I spoke about understanding your pupils and believing in your own subject. I do it back to front with my lads. I talk to them about where they want to play in the future and what it is going to take to get there, and hopefully I light their imagination. It is also important that, if you are going to teach someone, you feel lively and buoyant yourself, otherwise they will see clean through you.
Goodness knows whether anything I said touched a chord with those in the audience, but I didn't get booed off so that was a good sign.
Little op won't stop Harry
It's good to see Harry Redknapp seems to be fine after his heart op.
As usual some people speculated about how it must be the stress of football which caused his problem. Rubbish. Harry does have to make difficult decisions and has to make them at a massive club where the expectation has rocketed.
Harry is responsible for that because he has done such a marvellous job, transforming Spurs into one of the best teams in the Premier League. But he has always handled the pressure. The heart op was something many people of his age have gone through, it is nothing to do with the footie. There are two forms of fitness – mental and physical. As a manager, being mentally OK is more important but you also have to look after yourself physically.
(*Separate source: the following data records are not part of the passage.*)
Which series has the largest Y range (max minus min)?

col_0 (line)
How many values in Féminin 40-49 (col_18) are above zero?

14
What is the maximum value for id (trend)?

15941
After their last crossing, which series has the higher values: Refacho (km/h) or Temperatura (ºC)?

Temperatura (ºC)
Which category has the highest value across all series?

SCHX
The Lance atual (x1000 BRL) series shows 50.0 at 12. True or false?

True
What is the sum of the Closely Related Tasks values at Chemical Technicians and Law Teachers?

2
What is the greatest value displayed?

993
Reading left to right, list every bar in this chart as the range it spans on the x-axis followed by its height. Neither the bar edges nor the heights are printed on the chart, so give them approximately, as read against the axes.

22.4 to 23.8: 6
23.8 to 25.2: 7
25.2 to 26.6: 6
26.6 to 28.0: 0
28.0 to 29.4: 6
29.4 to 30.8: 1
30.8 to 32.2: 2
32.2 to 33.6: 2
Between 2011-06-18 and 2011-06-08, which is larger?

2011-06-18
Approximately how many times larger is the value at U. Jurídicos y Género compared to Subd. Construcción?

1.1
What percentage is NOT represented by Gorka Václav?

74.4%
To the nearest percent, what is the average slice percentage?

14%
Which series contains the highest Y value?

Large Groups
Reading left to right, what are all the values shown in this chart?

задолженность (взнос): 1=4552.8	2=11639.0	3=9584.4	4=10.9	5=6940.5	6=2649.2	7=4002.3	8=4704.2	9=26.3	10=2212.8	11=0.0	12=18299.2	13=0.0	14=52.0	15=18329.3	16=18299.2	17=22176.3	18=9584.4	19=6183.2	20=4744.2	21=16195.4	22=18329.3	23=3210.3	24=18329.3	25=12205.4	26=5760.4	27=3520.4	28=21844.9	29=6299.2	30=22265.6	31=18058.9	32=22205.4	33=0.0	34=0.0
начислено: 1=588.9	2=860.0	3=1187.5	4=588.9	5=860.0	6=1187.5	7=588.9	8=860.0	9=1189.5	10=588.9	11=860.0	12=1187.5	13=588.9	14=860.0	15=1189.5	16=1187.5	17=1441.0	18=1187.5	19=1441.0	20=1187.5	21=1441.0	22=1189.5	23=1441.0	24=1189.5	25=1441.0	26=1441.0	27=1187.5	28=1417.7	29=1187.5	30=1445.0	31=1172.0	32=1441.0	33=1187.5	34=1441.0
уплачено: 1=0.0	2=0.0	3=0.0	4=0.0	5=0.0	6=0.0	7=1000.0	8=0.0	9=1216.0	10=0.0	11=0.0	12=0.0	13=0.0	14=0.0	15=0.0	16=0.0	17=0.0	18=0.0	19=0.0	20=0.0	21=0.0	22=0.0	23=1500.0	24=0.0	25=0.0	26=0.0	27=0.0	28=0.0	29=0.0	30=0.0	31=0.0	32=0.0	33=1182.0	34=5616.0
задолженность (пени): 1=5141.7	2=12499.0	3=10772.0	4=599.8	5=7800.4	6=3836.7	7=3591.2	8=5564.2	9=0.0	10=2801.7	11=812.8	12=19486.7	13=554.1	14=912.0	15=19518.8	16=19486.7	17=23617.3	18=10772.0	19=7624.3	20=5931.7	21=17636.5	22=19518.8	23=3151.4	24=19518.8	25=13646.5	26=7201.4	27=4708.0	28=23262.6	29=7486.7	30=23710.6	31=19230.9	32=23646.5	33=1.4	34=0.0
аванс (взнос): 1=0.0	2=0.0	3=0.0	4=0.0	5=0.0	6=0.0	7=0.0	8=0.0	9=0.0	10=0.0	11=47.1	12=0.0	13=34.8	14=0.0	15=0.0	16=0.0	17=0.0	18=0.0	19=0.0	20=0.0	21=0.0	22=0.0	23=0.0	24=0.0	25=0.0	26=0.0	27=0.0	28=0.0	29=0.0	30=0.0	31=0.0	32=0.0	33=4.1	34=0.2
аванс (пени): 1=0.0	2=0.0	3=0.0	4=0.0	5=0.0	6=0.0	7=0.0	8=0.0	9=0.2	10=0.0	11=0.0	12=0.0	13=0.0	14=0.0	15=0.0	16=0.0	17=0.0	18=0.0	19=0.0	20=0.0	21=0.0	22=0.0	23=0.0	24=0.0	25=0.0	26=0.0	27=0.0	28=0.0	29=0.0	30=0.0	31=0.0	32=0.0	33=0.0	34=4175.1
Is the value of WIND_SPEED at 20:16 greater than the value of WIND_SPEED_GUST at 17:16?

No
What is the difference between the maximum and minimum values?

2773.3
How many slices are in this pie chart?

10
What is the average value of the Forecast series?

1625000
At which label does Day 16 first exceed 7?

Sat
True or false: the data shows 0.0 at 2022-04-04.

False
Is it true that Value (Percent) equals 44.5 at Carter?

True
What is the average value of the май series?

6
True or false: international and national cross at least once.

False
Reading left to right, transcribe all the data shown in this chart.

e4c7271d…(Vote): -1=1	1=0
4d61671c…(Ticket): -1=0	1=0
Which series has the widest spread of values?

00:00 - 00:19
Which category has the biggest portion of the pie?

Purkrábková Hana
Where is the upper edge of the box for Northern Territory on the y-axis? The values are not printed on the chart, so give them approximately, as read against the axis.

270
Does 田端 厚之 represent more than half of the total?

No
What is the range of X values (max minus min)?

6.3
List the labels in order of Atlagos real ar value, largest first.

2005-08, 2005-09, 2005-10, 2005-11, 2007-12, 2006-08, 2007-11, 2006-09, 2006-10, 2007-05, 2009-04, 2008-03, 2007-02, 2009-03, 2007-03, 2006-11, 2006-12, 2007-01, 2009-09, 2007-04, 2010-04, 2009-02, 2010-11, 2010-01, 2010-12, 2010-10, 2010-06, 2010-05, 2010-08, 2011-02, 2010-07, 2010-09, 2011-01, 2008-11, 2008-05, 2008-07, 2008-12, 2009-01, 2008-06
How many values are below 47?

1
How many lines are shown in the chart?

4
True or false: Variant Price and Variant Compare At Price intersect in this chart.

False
I'm sure Harry will be as feisty as ever, it will take more than a little op to stop that wonderful fella.
Battered in Burnley
This is a little thank you message for all those in Burnley who have loved giving me some serious stick in the last week. Never have I taken so much ribbing in my life. Burnley beat my Blackpool 3-0 last weekend and it was in the hours afterwards that I regretted having a house in the area.
I've been bumping into Clarets fans all week and they've not been shy to mention the score to me. But I've taken it in the right spirit because Burnley beat us fair and square, they were the better team. I was really down after that loss... then three days later we won 5-0 at Leeds and inflicted on them their joint worst home defeat of all time. Football's a strange old game.